Much like this blog I’ve been trying to figure out what to do with it for a long time. The answer to the former was to do a bit of a redesign and try again; the answer to the latter seems to be “get it out of my face.”
This is not to say I’ve stopped believing or practicing for good or any of that. I’ve stripped it down naked so I can give it a good cleaning but then I plan to only put back a half dozen or so things. Everything is so complicated, so fraught, in life anymore that I want something to be simple. I’m not getting rid of anything, just putting it in a box for a while.
I admit my practice, and my spiritual/magical life in general, has suffered lately. Aside from (and possibly also due to) what’s going on in the world, watching completely incompetent, cruel children destroy the lives of people in my country and try to erase those I care for while the planet broils and bird flu spreads, well, my brain has decided to try and kill me again.

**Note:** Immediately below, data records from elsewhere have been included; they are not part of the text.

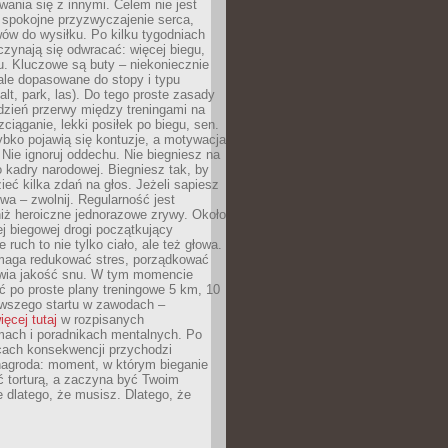
ania się z innymi. Celem nie jest
o spokojne przyzwyczajenie serca,
wów do wysiłku. Po kilku tygodniach
czynają się odwracać: więcej biegu,
. Kluczowe są buty – niekoniecznie
ale dopasowane do stopy i typu
alt, park, las). Do tego proste zasady
 dzień przerwy między treningami na
zciąganie, lekki posiłek po biegu, sen.
bko pojawią się kontuzje, a motywacja
. Nie ignoruj oddechu. Nie biegniesz na
o kadry narodowej. Biegniesz tak, by
eć kilka zdań na głos. Jeżeli sapiesz
wa – zwolnij. Regularność jest
iż heroiczne jednorazowe zrywy. Około
j biegowej drogi początkujący
 ruch to nie tylko ciało, ale też głowa.
maga redukować stres, porządkować
awia jakość snu. W tym momencie
ć po proste plany treningowe 5 km, 10
rwszego startu w zawodach –
ięcej tutaj
w rozpisanych
ach i poradnikach mentalnych. Po
cach konsekwencji przychodzi
nagroda: moment, w którym bieganie
ć torturą, a zaczyna być Twoim
e dlatego, że musisz. Dlatego, że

I tumbled into the Shit Pit a couple of weeks ago and though I keep trying to climb out I end up seeing too many news posts, or thinking too hard about my current life circumstances, and rolling right back in.
My depression follows a fairly predictable cycle that is at least loosely tied to my hormones. (This doesn’t seem to interest gynecologists or regular doctors, according to them I should just take birth control about it and go on a diet.) I tend to get a wave of badness about 10-14 days before I bleed and usually once my actual period starts I’m able to slowly climb out, then get a couple of days of feeling really well before I do it all again. This has been my life for as long as I’ve had a period, although I’m pretty sure I had some level of depression long before that. But sometimes things are bad enough that I don’t get the climb. I stay in the Pit for weeks. Those are the scary ones where dark thoughts gain traction and I have, in the past, ended up in crisis.
Is that happening this time? I don’t know. I know that when there are actual exacerbating circumstances it’s a lot harder than when it’s “just” my brain full of faulty wiring. Random Shit Pit episodes are easier because they aren’t based on events; I can look at how I feel and say “This is temporary, it’ll be better in a few days.” When actual bad things are happening the intensity of whole thing doubles.
My mind is the sky; my moods are just the weather. They move across the sky and change and sometimes they’re fierce and terrifying, but they always change. There is no static state of the self. And yet…
In times like this I always start to question: Is this the one I won’t come back from? Is there something underneath the Shit Pit that’s trying to stretch its claws up into my soul? Am I ever going to actually be happy, or even okay, for more than 3-4 days at a time? Is there any point in even asking?
One thing is certain: I need to see a real brain doctor. I’m fond of my GP but her knowledge of my issues is limited by necessity. I need someone whose entire job is brain wiring. Someone who can confirm I have ADHD and help me figure out where the depression fits into it. That’s one of my intentions for the next month – find a shrink, female, who takes my insurance. But my executive dysfunction makes that kind of adulting very very difficult. I’m still fighting with myself to call my former 401k people and get them to change my account information so I can actually log in again.
I’m going to have to show up for myself, though, or whatever happens out there in the world, in here, it will never get any better.